Topic Page: Adjective
Grammatical part of speech for words that describe noun (for example, new, as in ‘a new hat’, and beautiful, as in ‘a beautiful day’).
Adjectives generally have three degrees (grades or levels for the description of relationships): the positive degree (new, beautiful), the comparative degree (newer, more beautiful), and the superlative degree (newest, most beautiful).
Some adjectives do not normally need comparative and superlative forms; one person cannot be ‘more asleep’ than someone else, a lone action is unlikely to be ‘the most single-handed action ever seen’, and many people dislike the expression ‘most unique’ or ‘almost unique’, because something unique is supposed to be the only one that exists.
For purposes of emphasis or style some conventions may be set aside, for example ‘I don't know who is more unique; they are both remarkable people’.

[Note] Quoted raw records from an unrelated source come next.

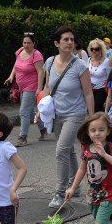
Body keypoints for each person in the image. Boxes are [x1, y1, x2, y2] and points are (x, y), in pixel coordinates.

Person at [40, 26, 94, 209]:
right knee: (68, 150)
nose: (70, 42)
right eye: (66, 39)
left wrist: (92, 119)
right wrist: (41, 110)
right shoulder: (49, 62)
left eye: (72, 39)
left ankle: (60, 192)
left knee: (61, 151)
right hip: (57, 113)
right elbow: (47, 88)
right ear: (57, 43)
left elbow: (88, 93)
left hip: (75, 114)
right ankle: (75, 186)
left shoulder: (80, 66)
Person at [4, 32, 47, 147]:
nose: (26, 45)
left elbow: (40, 72)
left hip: (31, 87)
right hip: (21, 87)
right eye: (24, 42)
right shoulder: (20, 51)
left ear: (34, 43)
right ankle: (43, 129)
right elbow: (16, 65)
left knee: (24, 111)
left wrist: (39, 89)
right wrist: (11, 76)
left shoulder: (36, 55)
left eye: (29, 43)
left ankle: (23, 137)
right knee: (30, 112)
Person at [87, 39, 112, 113]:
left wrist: (109, 91)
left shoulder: (106, 61)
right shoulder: (89, 60)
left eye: (96, 49)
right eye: (92, 49)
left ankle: (102, 118)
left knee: (97, 107)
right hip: (90, 88)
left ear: (101, 50)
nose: (94, 51)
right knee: (91, 109)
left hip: (102, 88)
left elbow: (110, 76)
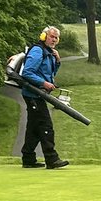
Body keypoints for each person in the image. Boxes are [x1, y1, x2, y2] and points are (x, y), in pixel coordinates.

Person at [20, 26, 69, 169]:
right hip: (33, 94)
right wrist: (44, 83)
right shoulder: (37, 51)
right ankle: (52, 159)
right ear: (43, 36)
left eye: (56, 38)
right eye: (51, 36)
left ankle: (28, 158)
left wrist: (58, 61)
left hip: (39, 94)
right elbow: (27, 73)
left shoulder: (49, 53)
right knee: (46, 126)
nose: (54, 40)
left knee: (34, 128)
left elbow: (50, 73)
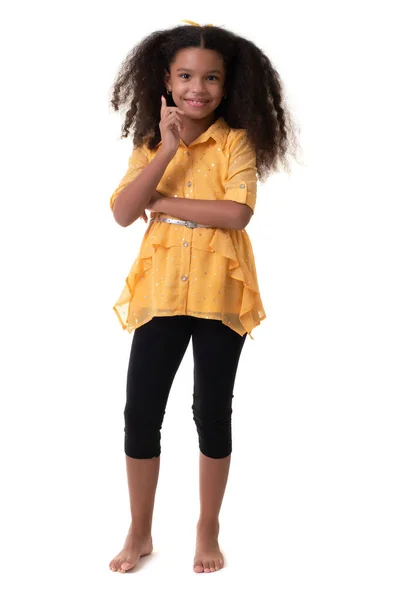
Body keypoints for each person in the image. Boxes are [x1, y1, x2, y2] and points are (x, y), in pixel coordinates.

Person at [107, 20, 298, 574]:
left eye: (211, 77)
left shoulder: (237, 141)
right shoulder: (151, 143)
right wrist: (166, 150)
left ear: (227, 83)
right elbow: (122, 211)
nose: (198, 88)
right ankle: (139, 530)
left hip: (220, 294)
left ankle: (206, 525)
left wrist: (164, 204)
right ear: (165, 80)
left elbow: (236, 213)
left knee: (211, 411)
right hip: (162, 293)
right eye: (186, 75)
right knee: (140, 412)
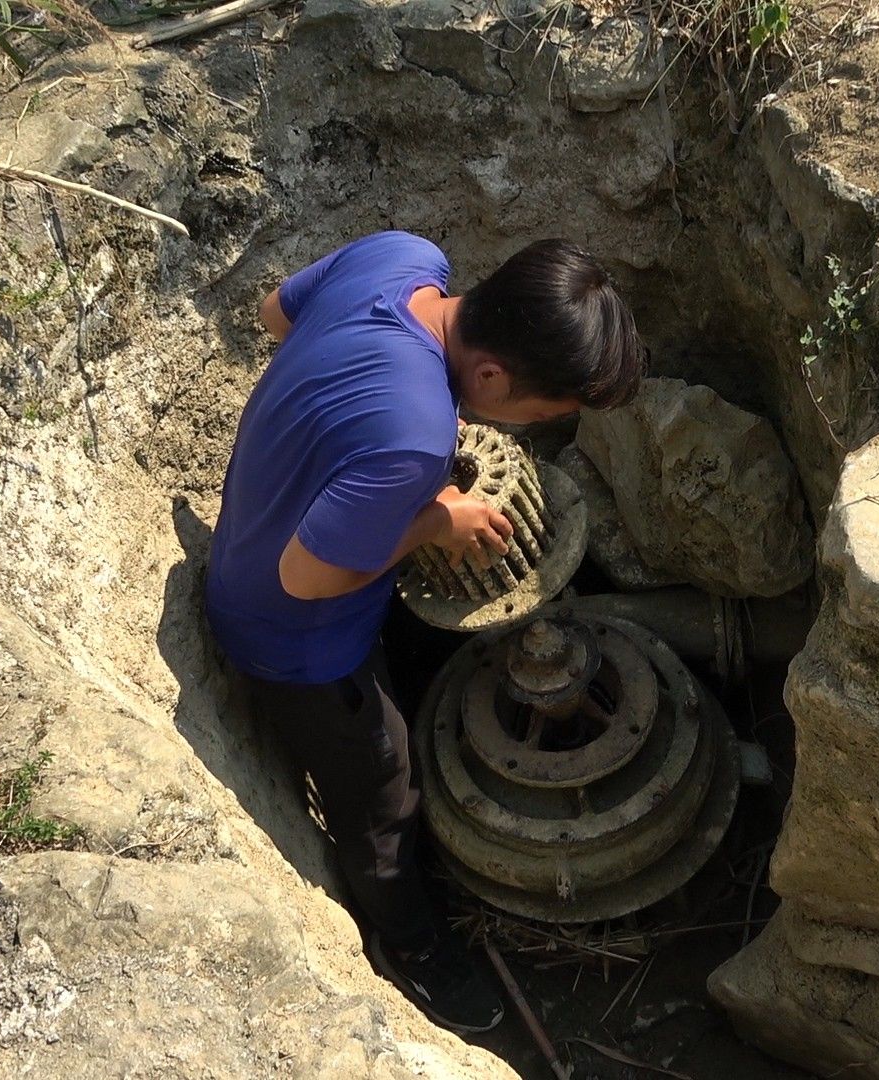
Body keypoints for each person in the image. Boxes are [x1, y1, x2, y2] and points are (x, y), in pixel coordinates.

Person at [203, 231, 644, 1033]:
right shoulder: (414, 433)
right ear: (490, 377)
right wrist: (434, 517)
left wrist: (354, 436)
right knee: (384, 790)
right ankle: (410, 944)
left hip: (252, 523)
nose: (539, 428)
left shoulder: (405, 258)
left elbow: (275, 315)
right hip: (290, 637)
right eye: (543, 413)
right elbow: (304, 579)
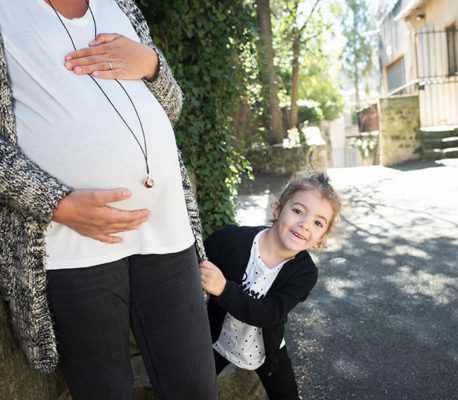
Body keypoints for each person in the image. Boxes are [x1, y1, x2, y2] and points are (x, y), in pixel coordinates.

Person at [0, 1, 216, 399]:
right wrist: (57, 204)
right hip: (73, 247)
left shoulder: (121, 5)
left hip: (166, 230)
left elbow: (172, 107)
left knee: (196, 390)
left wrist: (151, 64)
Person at [200, 172, 341, 400]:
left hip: (264, 348)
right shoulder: (229, 240)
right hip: (216, 340)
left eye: (317, 222)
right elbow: (193, 265)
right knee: (190, 389)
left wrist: (224, 289)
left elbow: (269, 314)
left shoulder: (305, 274)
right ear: (277, 209)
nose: (305, 225)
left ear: (321, 237)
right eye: (298, 211)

Double comparatives such as ‘more bigger’ are not grammatical in Standard English, but Shakespeare used a double superlative in ‘the most unkindest cut of all’.
Some adjectives may have both comparative and both superlative forms (commoner and more common; commonest and most common).

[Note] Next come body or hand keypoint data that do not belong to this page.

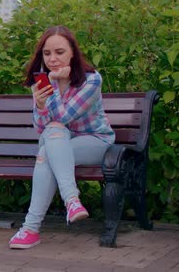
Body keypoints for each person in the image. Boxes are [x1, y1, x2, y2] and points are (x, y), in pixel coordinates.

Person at [9, 25, 115, 249]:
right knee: (50, 143)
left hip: (95, 141)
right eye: (47, 54)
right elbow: (40, 127)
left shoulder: (92, 79)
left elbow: (64, 117)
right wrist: (39, 103)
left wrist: (54, 85)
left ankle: (30, 229)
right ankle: (72, 202)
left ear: (72, 53)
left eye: (59, 52)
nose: (52, 59)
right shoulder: (41, 82)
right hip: (59, 142)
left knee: (51, 142)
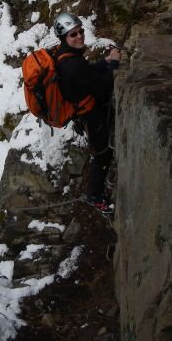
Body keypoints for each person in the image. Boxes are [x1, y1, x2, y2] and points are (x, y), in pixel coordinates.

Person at [52, 13, 121, 213]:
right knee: (102, 153)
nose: (80, 36)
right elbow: (99, 87)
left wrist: (105, 61)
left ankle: (98, 190)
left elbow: (87, 73)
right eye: (73, 34)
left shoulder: (66, 56)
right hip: (91, 115)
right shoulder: (72, 63)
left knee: (101, 151)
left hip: (85, 111)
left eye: (80, 31)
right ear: (64, 38)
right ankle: (95, 196)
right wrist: (114, 64)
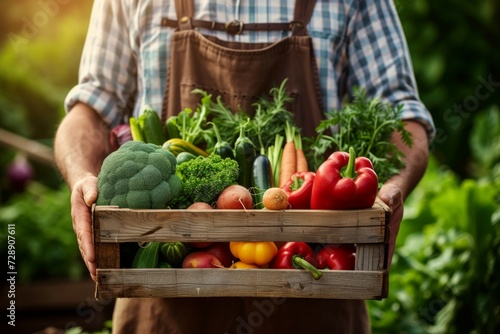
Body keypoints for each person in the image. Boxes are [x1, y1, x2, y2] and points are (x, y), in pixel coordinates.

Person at [54, 0, 435, 333]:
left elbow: (400, 111)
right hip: (162, 303)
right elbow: (90, 108)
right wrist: (81, 175)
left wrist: (391, 185)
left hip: (315, 285)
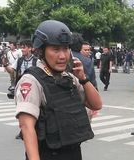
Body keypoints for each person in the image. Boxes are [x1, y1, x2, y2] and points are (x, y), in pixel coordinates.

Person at [15, 20, 102, 160]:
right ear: (41, 51)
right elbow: (26, 126)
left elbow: (96, 105)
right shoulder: (31, 81)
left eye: (65, 48)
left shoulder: (69, 78)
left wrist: (83, 78)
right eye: (55, 49)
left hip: (72, 153)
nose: (62, 56)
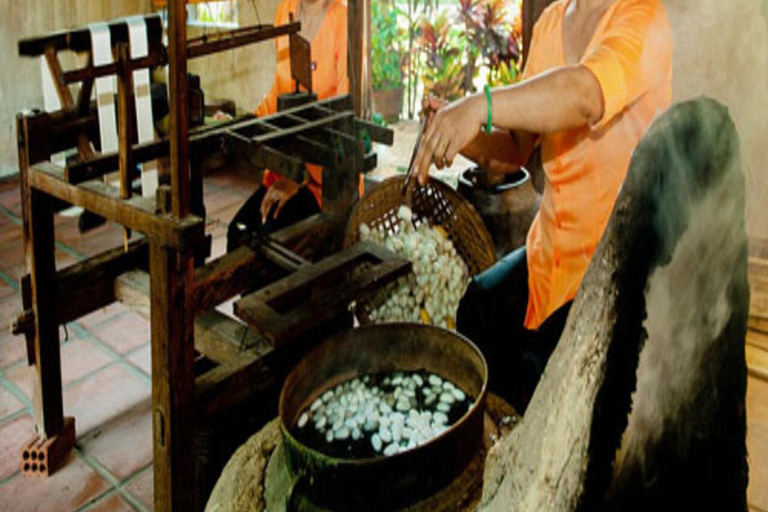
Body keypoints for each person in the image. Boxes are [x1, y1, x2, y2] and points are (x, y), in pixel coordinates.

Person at [413, 0, 672, 412]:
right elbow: (514, 151)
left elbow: (586, 95)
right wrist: (460, 132)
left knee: (540, 371)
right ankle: (497, 447)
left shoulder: (642, 16)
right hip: (548, 253)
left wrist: (480, 104)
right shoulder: (551, 23)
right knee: (478, 308)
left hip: (613, 267)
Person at [227, 0, 349, 251]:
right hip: (285, 171)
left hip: (326, 180)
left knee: (269, 244)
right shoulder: (286, 11)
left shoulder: (342, 21)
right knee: (237, 233)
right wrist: (246, 121)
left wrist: (300, 180)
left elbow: (343, 121)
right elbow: (279, 91)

Shorter words usually take on the suffixes-er/-est but occasionally they may be given the more/most forms for emphasis or other reasons: ‘Which of them is the most clear?’.

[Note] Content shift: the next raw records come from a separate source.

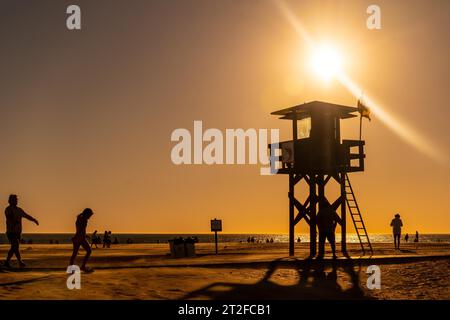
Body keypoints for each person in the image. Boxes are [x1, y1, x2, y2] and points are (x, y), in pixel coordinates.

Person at [4, 194, 39, 268]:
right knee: (15, 245)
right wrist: (14, 222)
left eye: (16, 200)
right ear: (10, 201)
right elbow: (9, 217)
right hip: (11, 232)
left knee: (15, 248)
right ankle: (19, 262)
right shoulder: (8, 209)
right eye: (14, 200)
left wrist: (34, 220)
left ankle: (8, 262)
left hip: (18, 232)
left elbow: (26, 216)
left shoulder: (19, 210)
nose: (16, 201)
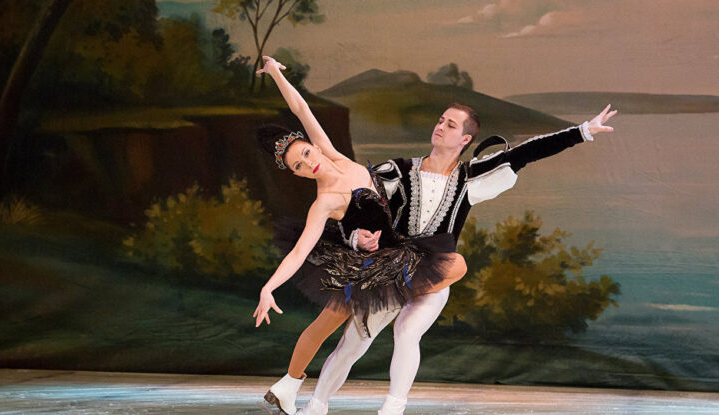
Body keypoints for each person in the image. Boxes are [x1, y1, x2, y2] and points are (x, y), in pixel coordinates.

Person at [296, 104, 617, 415]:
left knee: (407, 331)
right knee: (353, 342)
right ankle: (315, 406)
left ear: (465, 139)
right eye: (440, 120)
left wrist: (583, 131)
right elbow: (354, 200)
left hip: (434, 276)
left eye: (450, 124)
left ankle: (392, 409)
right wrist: (354, 236)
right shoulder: (399, 170)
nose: (440, 126)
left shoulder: (470, 177)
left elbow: (525, 152)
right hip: (390, 270)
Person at [252, 56, 469, 415]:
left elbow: (301, 108)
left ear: (313, 145)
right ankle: (290, 383)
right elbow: (299, 252)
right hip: (366, 268)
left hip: (396, 256)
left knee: (456, 265)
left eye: (305, 153)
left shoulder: (335, 157)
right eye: (298, 166)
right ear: (297, 174)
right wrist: (268, 287)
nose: (308, 163)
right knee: (324, 325)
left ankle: (288, 387)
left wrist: (275, 73)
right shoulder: (323, 202)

When an adjective comes before a noun (as in ‘tasty food’), it is attributive; when it comes after noun and verb (as in ‘it looks good’), it is predicative. Some adjectives can only be used as a predicate (as in ‘the child was asleep’, but not ‘the asleep child’). The participle of a verb is regularly used adjectivally (as in ‘a sleeping child’, ‘boiled milk’). This is often the case in compound forms (as in ‘a quick-acting medicine’, ‘a glass-making factory’, ‘a hard-boiled egg’, ‘well-trained teachers’).
Adjectives are often formed by adding suffixes to nouns (sand: sandy; nation: national).